Get A Non Qualified Mortgages (Non-QM) W/ No Tax Returns & Income Verification
Looking for a loan but don’t know where to start? Have a non-traditional source of income and you’re not quite sure if you qualify for a typical loan? Perhaps you have had difficulty in the past getting approved by mortgage brokers and you’re exploring different options. Regardless, you’ll probably want to hear more about Qualified Mortgage (QM) loans and Non-Qualified (Non-QM) loans. This quick review will give you a better idea of what each type of loan has to offer.
What’s a Qualified Mortgage Loan?
QM loans provide certain legal protections to lenders once they are able to show that you have the ability to repay your loan.

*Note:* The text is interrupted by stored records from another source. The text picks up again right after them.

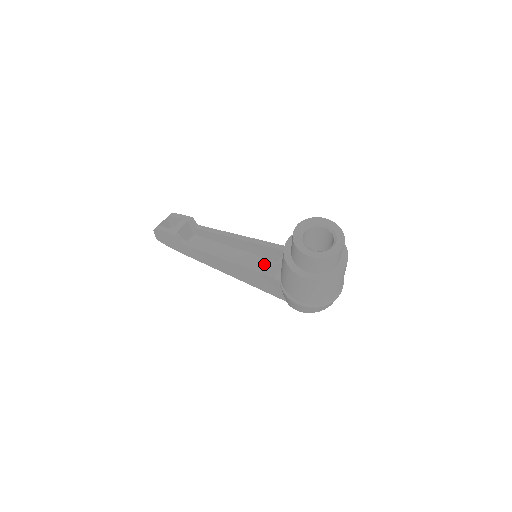
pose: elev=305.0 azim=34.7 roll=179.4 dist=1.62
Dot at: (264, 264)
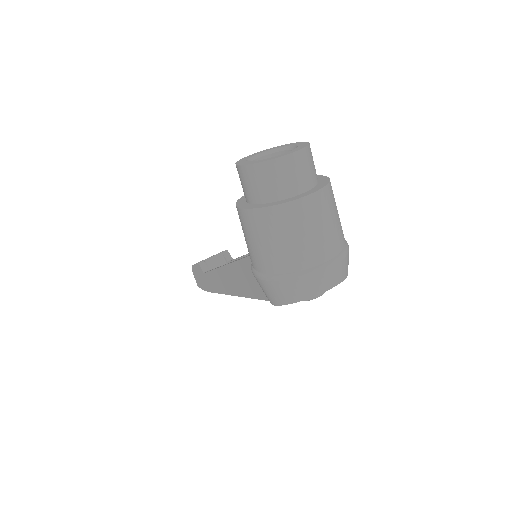
Dot at: occluded
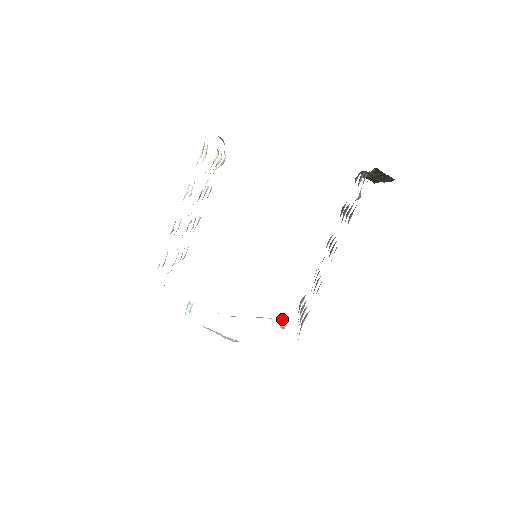
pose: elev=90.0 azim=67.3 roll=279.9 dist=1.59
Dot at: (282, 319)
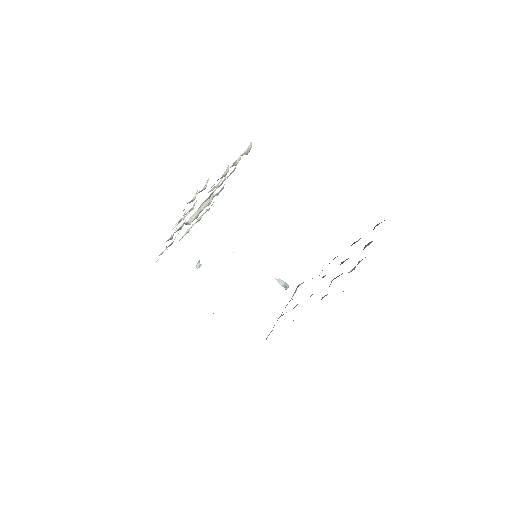
Dot at: (285, 282)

The stricter guidelines for QM loans were put into place to protect homeowners and to reduce the likelihood of defaulting on home loans.

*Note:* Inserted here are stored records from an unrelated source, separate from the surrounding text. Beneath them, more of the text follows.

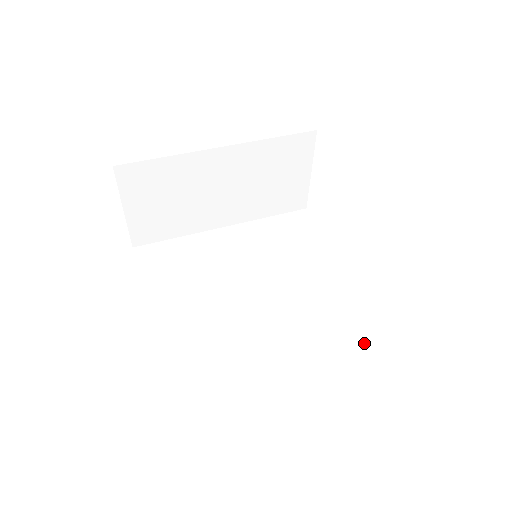
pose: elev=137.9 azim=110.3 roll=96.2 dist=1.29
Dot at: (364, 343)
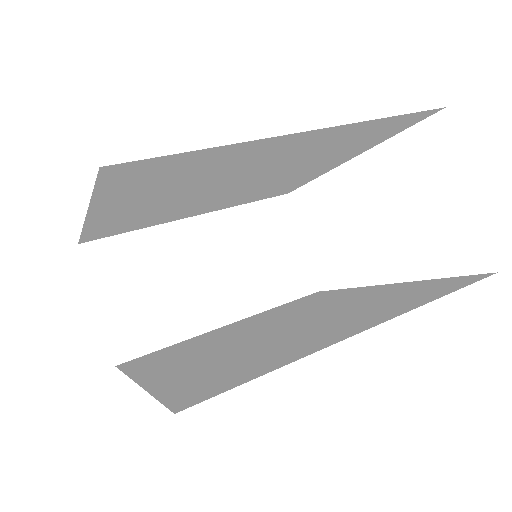
Dot at: (447, 288)
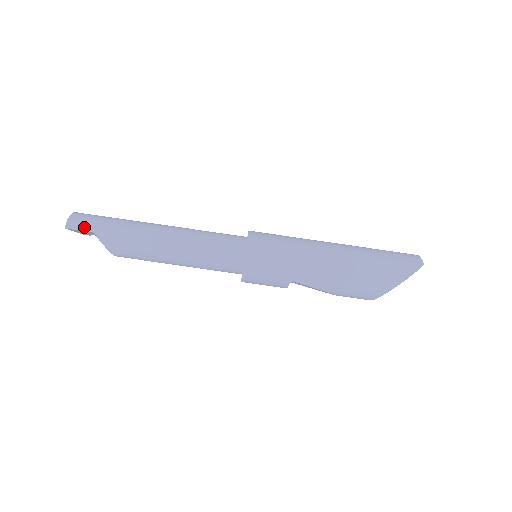
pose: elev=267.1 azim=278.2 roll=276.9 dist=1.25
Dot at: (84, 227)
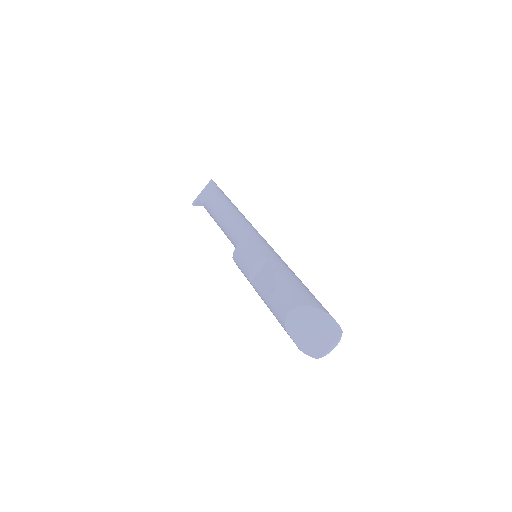
Dot at: occluded
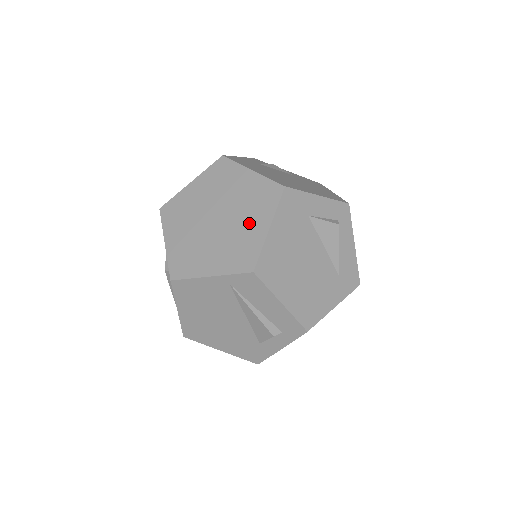
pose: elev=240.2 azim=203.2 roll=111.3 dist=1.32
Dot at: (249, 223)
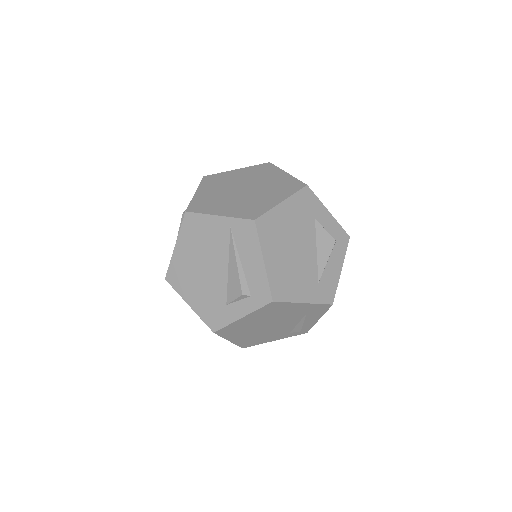
Dot at: (268, 196)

Under these guidelines, risky mortgage loan features such as balloon payments and interest-only payments are no longer allowed. In addition to upfront points and fees being limited, the guidelines established how much of the borrower’s income can go toward their mortgage loan debt. In general, the borrower’s debt-to-income ratio for a QM loan must not exceed 43%. In addition, no loan term can exceed 30 years and no negative amortization can take place. (Negative amortization allows your loan principal to increase over time even though you’re making payments).
What’s a Non-Qualified Mortgage Loan?
Any loan that doesn’t meet all of the criteria of a QM loan is essentially a Non-QM loan or sometimes reffered to as a no-income verification mortgage. These types of non-traditional loans are ideal for borrowers who have fluctuating or lump sum incomes or who are self-employed as independent business owners, entrepreneurs, contractors, hospitality workers, retirees, actors, artists, musicians, etc.

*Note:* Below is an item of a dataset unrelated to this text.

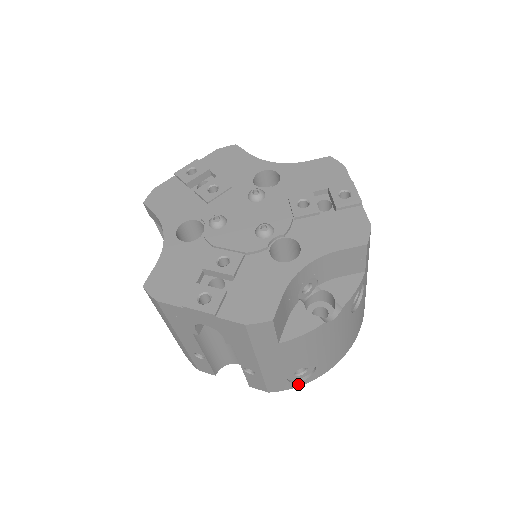
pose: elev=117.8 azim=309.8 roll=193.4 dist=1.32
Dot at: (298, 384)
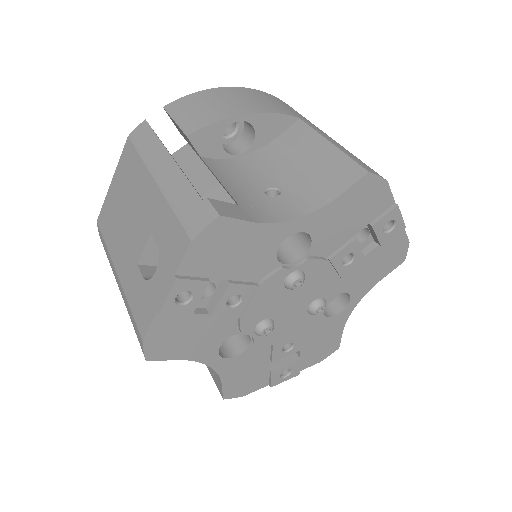
Dot at: occluded
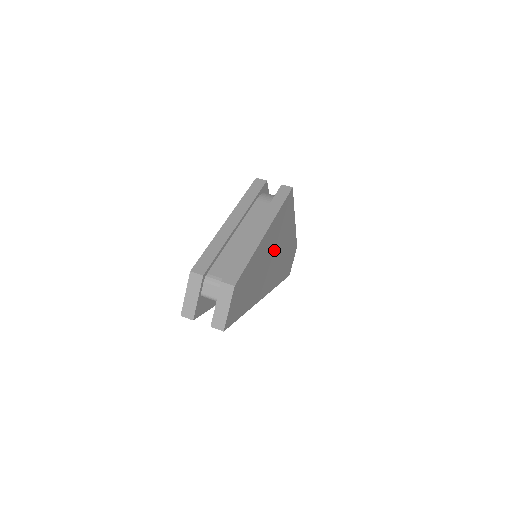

Non-QM loan borrowers may have the income but don't necessarily qualify for a traditional mortgage with their tax returns, W-2s or pay stubs alone. Generally, Non-QM lending guidelines dictate that the lender must analyze the borrower’s Ability to Repay (ATR) through various terms such as reviewing cash flow of personal and business bank accounts. Non-QM loans are typically for borrowers with unique income qualifying circumstances, along with possible credit issues such as a bankruptcy, foreclosure, late payments or other isolated credit issues.
How They Differ
A significant difference between a QM loan and a Non-QM loan is that a Non-QM loan uses alternative methods of income verification (vs. the standard income methods of verification of a QM loan) to help the borrower get approved for a mortgage loan. Also, Non-QM loans are not insured, guaranteed or backed by FHA, VA, Fannie Mae or Freddie Mac. Also, a loan that meets QM requirements provides safe harbor for lenders against lawsuits from borrowers who default on their loan.